Explanation.—For the purposes of this section,—

“net consideration”, in relation to the transfer of a capital asset, means the full value of the consideration received or accruing as a result of the transfer of the capital asset as reduced by any expenditure incurred wholly and exclusively in connection with such transfer.

(2) Where the assessee purchases, within the period of two years after the date of the transfer of the original asset, or constructs, within the period of three years after such date, any residential house, the income from which is chargeable under the head “Income from house property”, other than the new asset, the amount of capital gain arising from the transfer of the original asset not charged under section 45 on the basis of the cost of such new asset as provided in clause (a), or, as the case may be, clause (b), of sub-section (1), shall be deemed to be income chargeable under the head “Capital gains” relating to long-term capital assets of the previous year in which such residential house is purchased or constructed.

(3) Where the new asset is transferred within a period of three years from the date of its purchase or, as the case may be, its construction, the amount of capital gain arising from the transfer of the original asset not charged under section 45 on the basis of the cost of such new asset as provided in clause (a) or, as the case may be, clause (b), of sub-section (1) shall be deemed to be income chargeable under the head “Capital gains” relating to long-term capital assets of the previous year in which such new asset is transferred.

(4) The amount of the net consideration which is not appropriated by the assessee towards the purchase of the new asset made within one year before the date on which the transfer of the original asset took place, or which is not utilised by him for the purchase or construction of the new asset before the date of furnishing the return of income under section 139, shall be deposited by him before furnishing such return [such deposit being made in any case not later than the due date applicable in the case of the assessee for furnishing the return of income under sub-section (1) of section 139 in an account in any such bank or institution as may be specified in, and utilised in accordance with, any scheme which the Central Government may, by notification in the Official Gazette, frame in this behalf and such return shall be accompanied by proof of such deposit ; and, for the purposes of sub-section (1), the amount, if any, already utilised by the assessee for the purchase or construction of the new asset together with the amount so deposited shall be deemed to be the cost of the new asset :

Provided that if the amount deposited under this sub-section is not utilised wholly or partly for the purchase or construction of the new asset within the period specified in sub-section (1), then,—

(i) the amount by which—

(a) the amount of capital gain arising from the transfer of the original asset not charged under section 45 on the basis of the cost of the new asset as provided in clause (a) or, as the case may be, clause (b) of sub-section (1), exceeds

(b) the amount that would not have been so charged had the amount actually utilized by the assessee for the purchase or construction of the new asset within the period specified in sub­section (1) been the cost of the new asset, shall be charged under section 45 as income of the previous year in which the period of three years from the date of the transfer of the original asset expires; and

(ii) the assessee shall be entitled to withdraw the unutilized amount in accordance with the scheme aforesaid.”

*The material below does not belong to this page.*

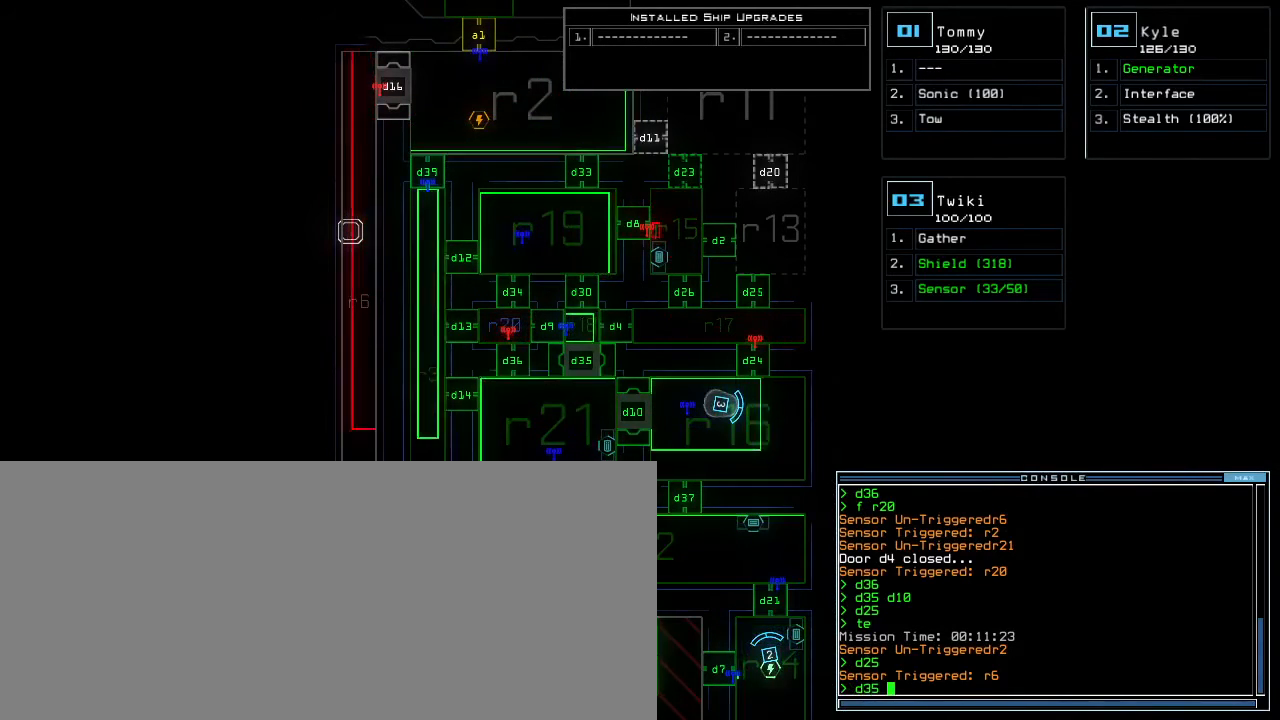
Gameplay with keyboard; each line is a JSON object with the keys held at the frame after it. "events" lists presses ("down") and releases ("up") of ".", "0", "1", "2", "3", "4", "5", "6", "7", "8", "9", "a", "b", "backspace", "c", "caps_lock", "comma", "ctrl_l", "ctrl_r", "d", "down", "e", "equals", "escape", "f", "f9", "g", "h", "i", "j", "k", "l", "left", "m", "minus", "n", "o", "p", "q", "quote", "r", "return", "right", "s", "semicolon", "shift_l", "shift_r", "space", "t", "tab", "tilde", "u", "up", "v", "w", "x", "y" and "z" between this image and that frame as [ms after this image, input, new state], when the widget could be followed in between. No other keys are recorded. Mouse input is not recorded.
{"keys": [], "events": []}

6. Heard the arguments of both the parties and perused the material available on record.

7. Thus, the agreement for sale was signed on 08.08.2014 and the payments have been completed by 08.10.2014. Since, the amount equivalent to the capital gains has been utilized for acquisition of new house, the assessee be permitted to avail the benefit allowable u/s 54 of the Act.

8. In the result, the appeal of the assessee is allowed. Order Pronounced in the Open Court on 16/12/2022.